Indiana

Education, From The Capitol To The Classroom

Four Indiana Republicans Picked For Congressional Ed Committee

    U.S. House

    Republican U.S. Rep. Todd Rokita, IN-4

    Two of Indiana’s new Republican representatives in Congress will serve on the U.S. House’s Education and the Workforce Committee, the panel’s chairman announced Wednesday.

    Reps.

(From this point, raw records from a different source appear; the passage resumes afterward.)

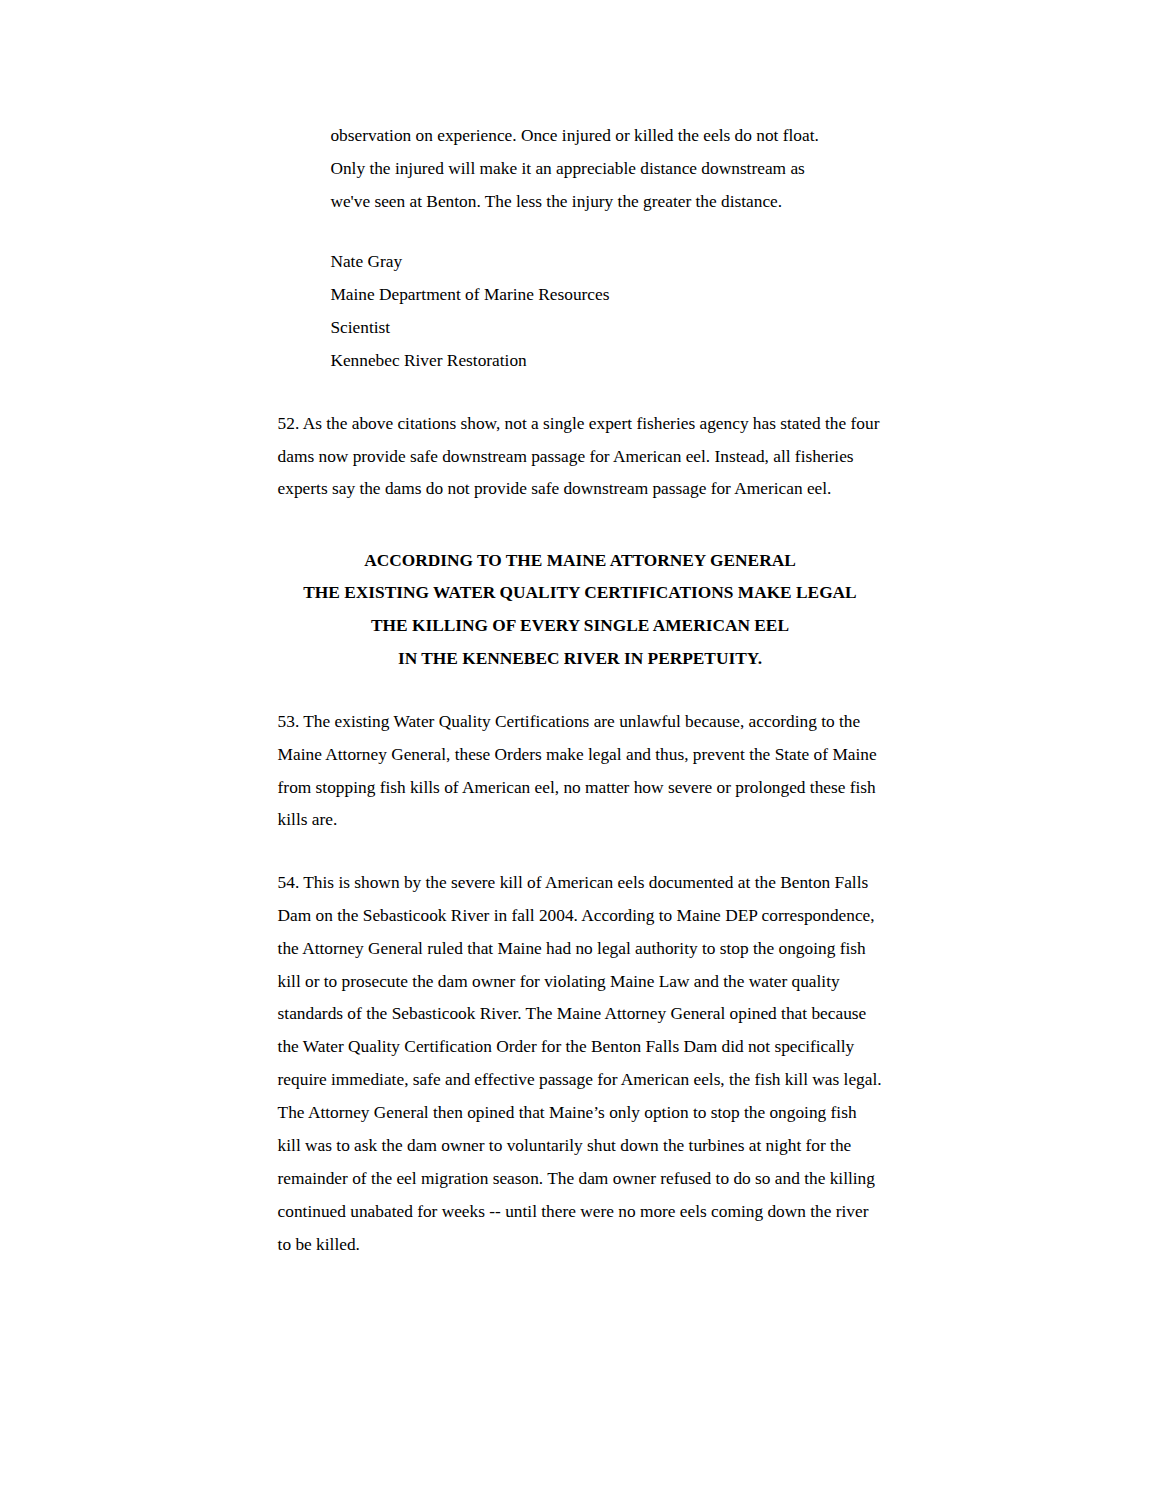observation on experience. Once injured or killed the eels do not float. Only the injured will make it an appreciable distance downstream as we've seen at Benton. The less the injury the greater the distance.
Nate Gray
Maine Department of Marine Resources
Scientist
Kennebec River Restoration
52. As the above citations show, not a single expert fisheries agency has stated the four dams now provide safe downstream passage for American eel. Instead, all fisheries experts say the dams do not provide safe downstream passage for American eel.
According to the Maine Attorney General
the existing Water Quality Certifications make legal
the killing of every single American eel
in the Kennebec River in perpetuity.
53. The existing Water Quality Certifications are unlawful because, according to the Maine Attorney General, these Orders make legal and thus, prevent the State of Maine from stopping fish kills of American eel, no matter how severe or prolonged these fish kills are.
54. This is shown by the severe kill of American eels documented at the Benton Falls Dam on the Sebasticook River in fall 2004. According to Maine DEP correspondence, the Attorney General ruled that Maine had no legal authority to stop the ongoing fish kill or to prosecute the dam owner for violating Maine Law and the water quality standards of the Sebasticook River. The Maine Attorney General opined that because the Water Quality Certification Order for the Benton Falls Dam did not specifically require immediate, safe and effective passage for American eels, the fish kill was legal. The Attorney General then opined that Maine’s only option to stop the ongoing fish kill was to ask the dam owner to voluntarily shut down the turbines at night for the remainder of the eel migration season. The dam owner refused to do so and the killing continued unabated for weeks -- until there were no more eels coming down the river to be killed.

Susan Brooks and Luke Messer will join current members Larry Bucshon and Todd Rokita — who will chair the subcommittee that deals with P-12 education issues — on the panel.

    With four members of its delegation on the House panel, there are more representatives from Indiana on the committee than from any other state so far. (Democrats have yet to announce their complete lineup.)

    That means Indiana’s congressional delegation will have a somewhat bigger role play in the business of a committee that’s had a tendency to lock up as it sorts through some particularly sticky education issues.

    To name one: despite ‘No Child Left Behind’s’ unpopularity, Republicans and Democrats in Congress have yet to agree on a way to revise — or “reauthorize” the law — known formally as the Elementary and Secondary Education Act (ESEA).

    And that’s just the beginning. Alyson Klein sums up the “legislative logjam” in EdWeek:

    Over the past two years, the Republican House and the Democratic Senate have clashed on education funding issues. GOP lawmakers in the House have tried to boost funding for special education and disadvantaged students, while eliminating President Obama’s favorite programs, including Race to the Top, Investing in Innovation, and the School Improvement Grants. So far, Democrats and the administration have been able to keep those programs funded. Will that dynamic continue?

    Committees in each chamber have also approved bills to renew the ESEA law. While both scale back the federal role in gauging student achievement, they go in different directions when it comes to school improvement, teacher evaluation, and program consolidation. It’s unclear whether lawmakers will get to work on finding a compromise between those bills—or allow the administration’s plan to offer states waivers from key mandates of the current version of the ESEA, the No Child Left Behind Act, to stay in place.

    The Answer Sheet‘s Valerie Strauss seems to draw a link between Indiana’s “top honors in terms of number of seats” and the state’s prominence in the “national market-driven school reform movement.”

    CORRECTION: An embarrassing error — I misidentified Susan Brooks as “Susan Burton.” Dan Burton is a retiring Fifth District Congressman. I regret the mistake.